Items listed in a dataset
----
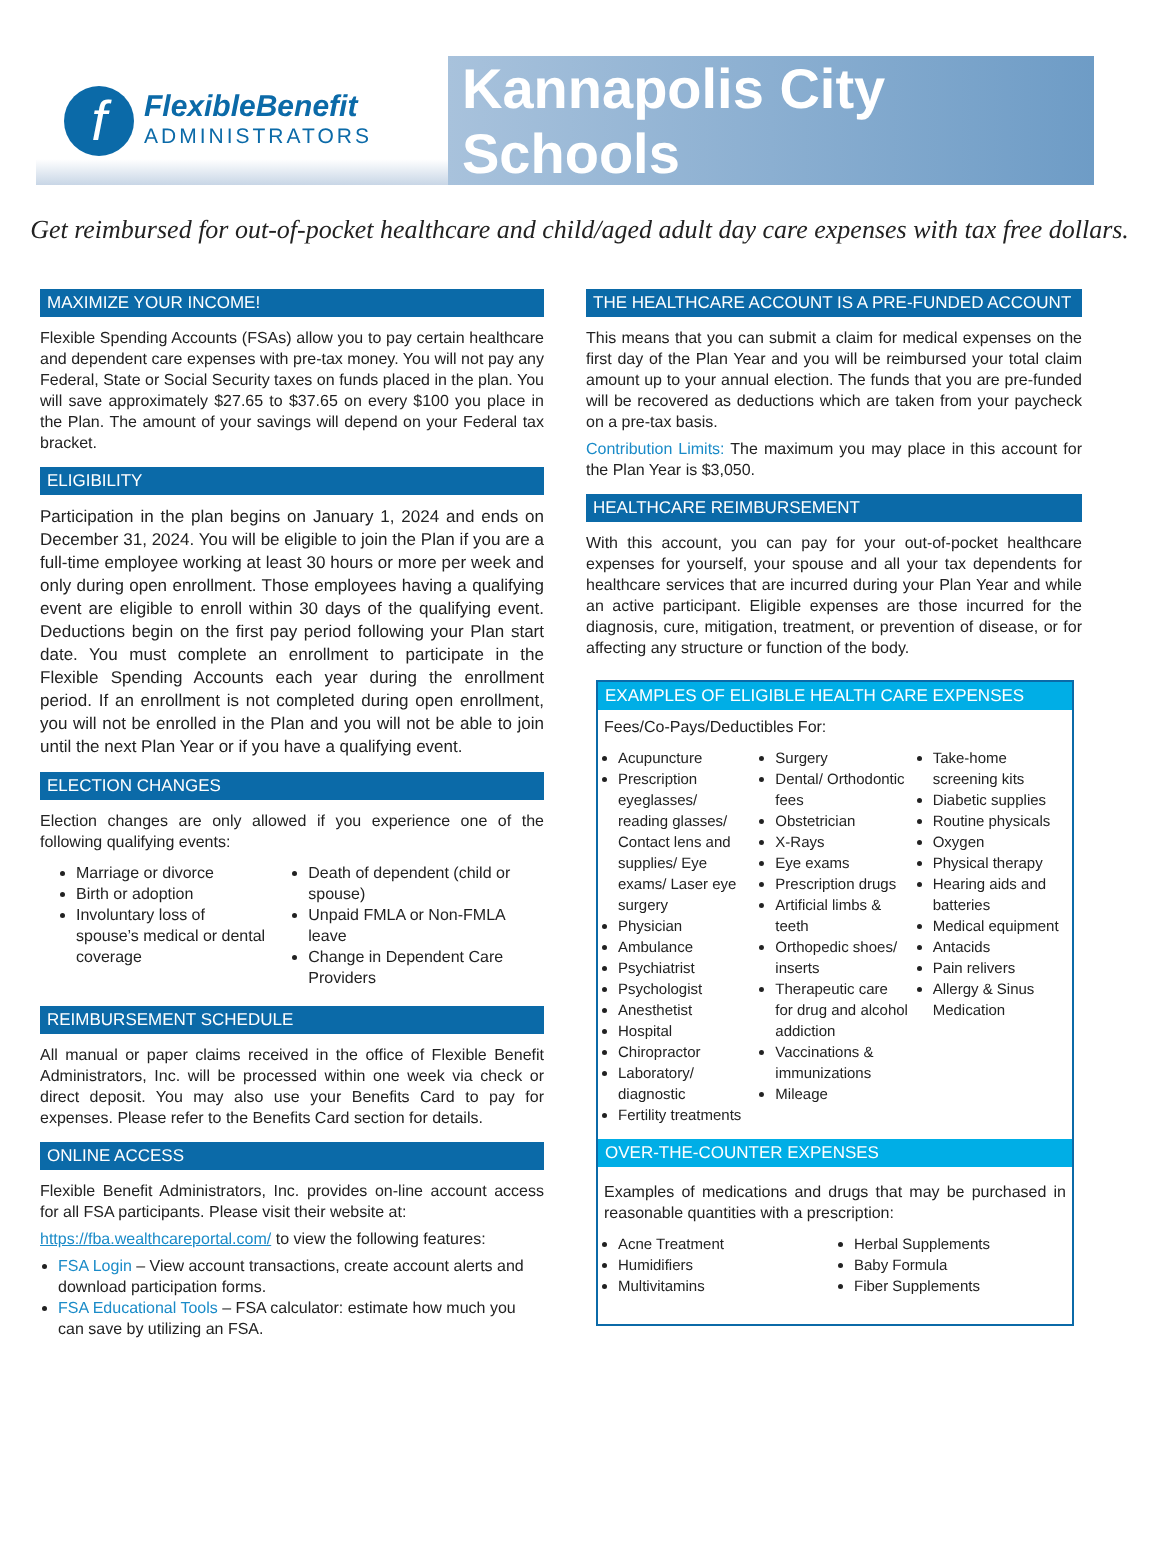f
FlexibleBenefit
ADMINISTRATORS
Kannapolis City Schools
Get reimbursed for out-of-pocket healthcare and child/aged adult day care expenses with tax free dollars.
MAXIMIZE YOUR INCOME!
Flexible Spending Accounts (FSAs) allow you to pay certain healthcare and dependent care expenses with pre-tax money. You will not pay any Federal, State or Social Security taxes on funds placed in the plan. You will save approximately $27.65 to $37.65 on every $100 you place in the Plan. The amount of your savings will depend on your Federal tax bracket.
ELIGIBILITY
Participation in the plan begins on January 1, 2024 and ends on December 31, 2024. You will be eligible to join the Plan if you are a full-time employee working at least 30 hours or more per week and only during open enrollment. Those employees having a qualifying event are eligible to enroll within 30 days of the qualifying event. Deductions begin on the first pay period following your Plan start date. You must complete an enrollment to participate in the Flexible Spending Accounts each year during the enrollment period. If an enrollment is not completed during open enrollment, you will not be enrolled in the Plan and you will not be able to join until the next Plan Year or if you have a qualifying event.
ELECTION CHANGES
Election changes are only allowed if you experience one of the following qualifying events:
Marriage or divorce
Birth or adoption
Involuntary loss of spouse’s medical or dental coverage
Death of dependent (child or spouse)
Unpaid FMLA or Non-FMLA leave
Change in Dependent Care Providers
REIMBURSEMENT SCHEDULE
All manual or paper claims received in the office of Flexible Benefit Administrators, Inc. will be processed within one week via check or direct deposit. You may also use your Benefits Card to pay for expenses. Please refer to the Benefits Card section for details.
ONLINE ACCESS
Flexible Benefit Administrators, Inc. provides on-line account access for all FSA participants. Please visit their website at:
https://fba.wealthcareportal.com/ to view the following features:
FSA Login – View account transactions, create account alerts and download participation forms.
FSA Educational Tools – FSA calculator: estimate how much you can save by utilizing an FSA.
THE HEALTHCARE ACCOUNT IS A PRE-FUNDED ACCOUNT
This means that you can submit a claim for medical expenses on the first day of the Plan Year and you will be reimbursed your total claim amount up to your annual election. The funds that you are pre-funded will be recovered as deductions which are taken from your paycheck on a pre-tax basis.
Contribution Limits: The maximum you may place in this account for the Plan Year is $3,050.
HEALTHCARE REIMBURSEMENT
With this account, you can pay for your out-of-pocket healthcare expenses for yourself, your spouse and all your tax dependents for healthcare services that are incurred during your Plan Year and while an active participant. Eligible expenses are those incurred for the diagnosis, cure, mitigation, treatment, or prevention of disease, or for affecting any structure or function of the body.
EXAMPLES OF ELIGIBLE HEALTH CARE EXPENSES
Fees/Co-Pays/Deductibles For:
Acupuncture
Prescription eyeglasses/ reading glasses/ Contact lens and supplies/ Eye exams/ Laser eye surgery
Physician
Ambulance
Psychiatrist
Psychologist
Anesthetist
Hospital
Chiropractor
Laboratory/ diagnostic
Fertility treatments
Surgery
Dental/ Orthodontic fees
Obstetrician
X-Rays
Eye exams
Prescription drugs
Artificial limbs & teeth
Orthopedic shoes/ inserts
Therapeutic care for drug and alcohol addiction
Vaccinations & immunizations
Mileage
Take-home screening kits
Diabetic supplies
Routine physicals
Oxygen
Physical therapy
Hearing aids and batteries
Medical equipment
Antacids
Pain relivers
Allergy & Sinus Medication
OVER-THE-COUNTER EXPENSES
Examples of medications and drugs that may be purchased in reasonable quantities with a prescription:
Acne Treatment
Humidifiers
Multivitamins
Herbal Supplements
Baby Formula
Fiber Supplements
----
Task: Any pictures should be dropped; transcribe the rest of the records above exactly.

Answer for the task:
f
FlexibleBenefit
ADMINISTRATORS
Kannapolis City Schools
Get reimbursed for out-of-pocket healthcare and child/aged adult day care expenses with tax free dollars.
MAXIMIZE YOUR INCOME!
Flexible Spending Accounts (FSAs) allow you to pay certain healthcare and dependent care expenses with pre-tax money. You will not pay any Federal, State or Social Security taxes on funds placed in the plan. You will save approximately $27.65 to $37.65 on every $100 you place in the Plan. The amount of your savings will depend on your Federal tax bracket.
ELIGIBILITY
Participation in the plan begins on January 1, 2024 and ends on December 31, 2024. You will be eligible to join the Plan if you are a full-time employee working at least 30 hours or more per week and only during open enrollment. Those employees having a qualifying event are eligible to enroll within 30 days of the qualifying event. Deductions begin on the first pay period following your Plan start date. You must complete an enrollment to participate in the Flexible Spending Accounts each year during the enrollment period. If an enrollment is not completed during open enrollment, you will not be enrolled in the Plan and you will not be able to join until the next Plan Year or if you have a qualifying event.
ELECTION CHANGES
Election changes are only allowed if you experience one of the following qualifying events:
Marriage or divorce
Birth or adoption
Involuntary loss of spouse’s medical or dental coverage
Death of dependent (child or spouse)
Unpaid FMLA or Non-FMLA leave
Change in Dependent Care Providers
REIMBURSEMENT SCHEDULE
All manual or paper claims received in the office of Flexible Benefit Administrators, Inc. will be processed within one week via check or direct deposit. You may also use your Benefits Card to pay for expenses. Please refer to the Benefits Card section for details.
ONLINE ACCESS
Flexible Benefit Administrators, Inc. provides on-line account access for all FSA participants. Please visit their website at:
https://fba.wealthcareportal.com/ to view the following features:
FSA Login – View account transactions, create account alerts and download participation forms.
FSA Educational Tools – FSA calculator: estimate how much you can save by utilizing an FSA.
THE HEALTHCARE ACCOUNT IS A PRE-FUNDED ACCOUNT
This means that you can submit a claim for medical expenses on the first day of the Plan Year and you will be reimbursed your total claim amount up to your annual election. The funds that you are pre-funded will be recovered as deductions which are taken from your paycheck on a pre-tax basis.
Contribution Limits: The maximum you may place in this account for the Plan Year is $3,050.
HEALTHCARE REIMBURSEMENT
With this account, you can pay for your out-of-pocket healthcare expenses for yourself, your spouse and all your tax dependents for healthcare services that are incurred during your Plan Year and while an active participant. Eligible expenses are those incurred for the diagnosis, cure, mitigation, treatment, or prevention of disease, or for affecting any structure or function of the body.
EXAMPLES OF ELIGIBLE HEALTH CARE EXPENSES
Fees/Co-Pays/Deductibles For:
Acupuncture
Prescription eyeglasses/ reading glasses/ Contact lens and supplies/ Eye exams/ Laser eye surgery
Physician
Ambulance
Psychiatrist
Psychologist
Anesthetist
Hospital
Chiropractor
Laboratory/ diagnostic
Fertility treatments
Surgery
Dental/ Orthodontic fees
Obstetrician
X-Rays
Eye exams
Prescription drugs
Artificial limbs & teeth
Orthopedic shoes/ inserts
Therapeutic care for drug and alcohol addiction
Vaccinations & immunizations
Mileage
Take-home screening kits
Diabetic supplies
Routine physicals
Oxygen
Physical therapy
Hearing aids and batteries
Medical equipment
Antacids
Pain relivers
Allergy & Sinus Medication
OVER-THE-COUNTER EXPENSES
Examples of medications and drugs that may be purchased in reasonable quantities with a prescription:
Acne Treatment
Humidifiers
Multivitamins
Herbal Supplements
Baby Formula
Fiber Supplements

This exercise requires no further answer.